By 2017 the financial problems continued to mount. Internally Gameshow were split between the employees who were looking for the exit and those who wanted to stay and try to make things right. These people were split across multiple regions in Eastern Europe and Russia with not a lot of clear channels of communication. The broadcasting side of the company was also swirling down the toilet, with them announcing that they were going to temporarily stop recording new content in February. It never came back and for the remainder of the channel’s life cycle it would broadcast reruns.

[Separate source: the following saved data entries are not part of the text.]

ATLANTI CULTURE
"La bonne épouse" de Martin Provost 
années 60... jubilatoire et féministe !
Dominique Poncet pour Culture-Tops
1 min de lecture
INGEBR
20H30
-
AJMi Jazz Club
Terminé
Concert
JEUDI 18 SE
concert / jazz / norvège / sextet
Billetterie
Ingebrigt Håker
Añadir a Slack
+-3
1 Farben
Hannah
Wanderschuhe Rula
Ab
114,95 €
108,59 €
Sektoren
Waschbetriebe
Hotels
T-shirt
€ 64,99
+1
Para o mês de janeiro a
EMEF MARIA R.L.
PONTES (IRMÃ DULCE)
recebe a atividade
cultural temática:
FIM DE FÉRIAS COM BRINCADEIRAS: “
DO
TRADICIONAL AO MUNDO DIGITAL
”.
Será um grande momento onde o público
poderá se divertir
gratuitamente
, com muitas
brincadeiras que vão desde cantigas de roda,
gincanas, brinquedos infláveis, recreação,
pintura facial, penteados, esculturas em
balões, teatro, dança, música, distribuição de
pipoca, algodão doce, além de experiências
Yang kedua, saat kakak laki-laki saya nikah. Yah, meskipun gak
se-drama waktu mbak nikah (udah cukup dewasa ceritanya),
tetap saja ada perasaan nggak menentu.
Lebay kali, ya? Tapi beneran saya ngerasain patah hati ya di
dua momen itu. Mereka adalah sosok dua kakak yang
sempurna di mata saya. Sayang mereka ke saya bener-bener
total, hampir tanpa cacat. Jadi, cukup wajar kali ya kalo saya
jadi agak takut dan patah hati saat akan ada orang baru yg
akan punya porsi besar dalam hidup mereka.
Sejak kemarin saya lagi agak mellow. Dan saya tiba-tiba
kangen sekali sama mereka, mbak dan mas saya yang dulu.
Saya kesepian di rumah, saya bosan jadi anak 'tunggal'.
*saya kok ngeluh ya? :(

Employees I interviewed at the time said that they didn’t know where the money had gone but were sure there had been plenty of it at some point. One minute they’d be told that a new cash injection had come into the business and payment backlogs would be resolved, the next they’d be told that injection had been spent on other backlogs and their project, or indeed their salary, was the next priority. It had reached a point where even executives in the company were foregoing a salary while they tried to stop the sinking.


When it came to me interviewing people who had been trying to chase down money, there was one name that repeatedly came up; Sebastian Läger. He had been installed as the head of Lithuanian Esports in 2015, but was also working on pretty much every major project Gameshow were involved with. In 2016 he realized he had made a grave error in committing, but was determined to try and direct any funds he saw coming in to the people who needed them. This didn’t just include players who had outstanding prizes but also employees he himself had hired. During this period his own salary stopped turning up in his bank account.


“I wasn’t paid for over six months and all the agreed equity never transformed into reality,” he said. “That all dragged until 2017 when I finally called it quits more or less. Eventually in 2018 I made a deal with Burdyko where he agreed to pay 50% of all the debts he owed me. I made it clear for me to agree he had to offer similar deals to the staff.”


While Burdyko agreed and started paying these reduced debts seemingly out of his own pocket, he left Gameshow in August 2017. The company was pretty much a shell of itself by this point and it’s not clear if it still exists in spirit. Someone, somewhere probably has a claim to the brand, another esports company associated with broken promises and bad juju, worthless unless it can be sold to an unsuspecting idiot who doesn’t know their history.